Contra todos los premios

3.12.25



El cielo nunca compite con el mar en azul. La rosa no aspira a desbancar a la clavellina. En la naturaleza no hay jurados ni diplomas, existe solo presencia. Cuando el ser humano inventó el premio, inauguró la envidia disfrazada de mérito. El color que gana es el que empieza a perder, me dijo un pintor ciego que firmaba sus cuadros con olor a trementina. Ganar es la forma más veloz de comenzar a pudrirse.
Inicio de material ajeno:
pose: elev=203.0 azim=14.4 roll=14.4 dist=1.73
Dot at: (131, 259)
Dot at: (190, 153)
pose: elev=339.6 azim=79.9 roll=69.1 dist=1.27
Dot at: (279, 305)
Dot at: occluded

Los premios son la coartada amable del castigo social porque consagran lo que debe repetirse, silencian lo que incomoda, barnizan con brillo la obediencia. Subir al estrado es pisar la nuca de quien no subió, recibir un aplauso es aceptar el canon que lo concede. El podio, tantas veces, es un patíbulo con alfombra roja.
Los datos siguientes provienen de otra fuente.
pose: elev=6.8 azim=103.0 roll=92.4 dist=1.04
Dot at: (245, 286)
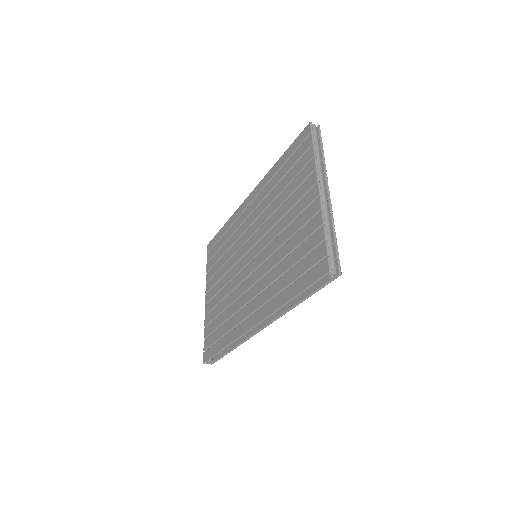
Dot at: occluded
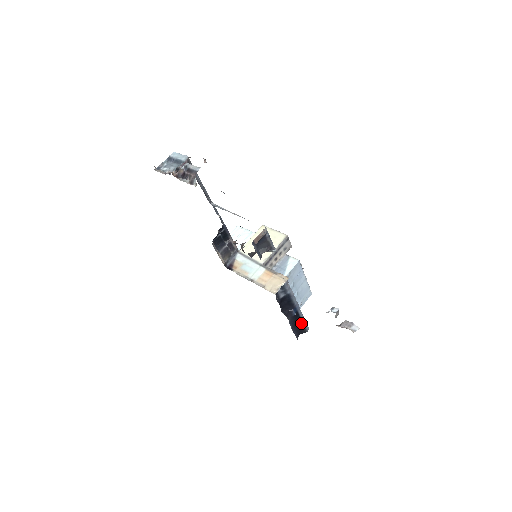
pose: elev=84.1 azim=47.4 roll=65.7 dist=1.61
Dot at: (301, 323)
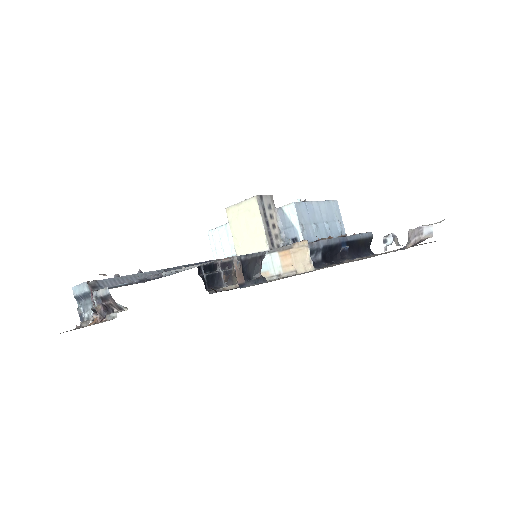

Premiar la ‘originalidad’ es domesticarla y aplaudir la ‘excelencia’ es convertirla en estándar. Así se forja un cementerio de obras que no encajan en la vitrina. El certamen transforma la diferencia en desigualdad porque cuando dos poemas compiten, ambos pierden, uno al ser elegido, el otro al ser descartado. Y mientras tanto, la infancia aprende temprano que vivir es un ring y que el vecino es adversario.

Abolir los premios no implica negar la excelencia, sino devolverla al aire común, donde nadie la firma y todos la respiran. Tal vez el único mérito legítimo sea aquel que no necesita constancia, el de una obra que se ofrece como pan sin etiqueta, un gesto sin testigo, una rosa sin jurado.

Cuando se apague el último diploma, quedará lo único verdadero que no es otra cosa que la brisa moviendo las hojas sin premiar al árbol, y donde el hay amor a la creación sin esperar recompensa.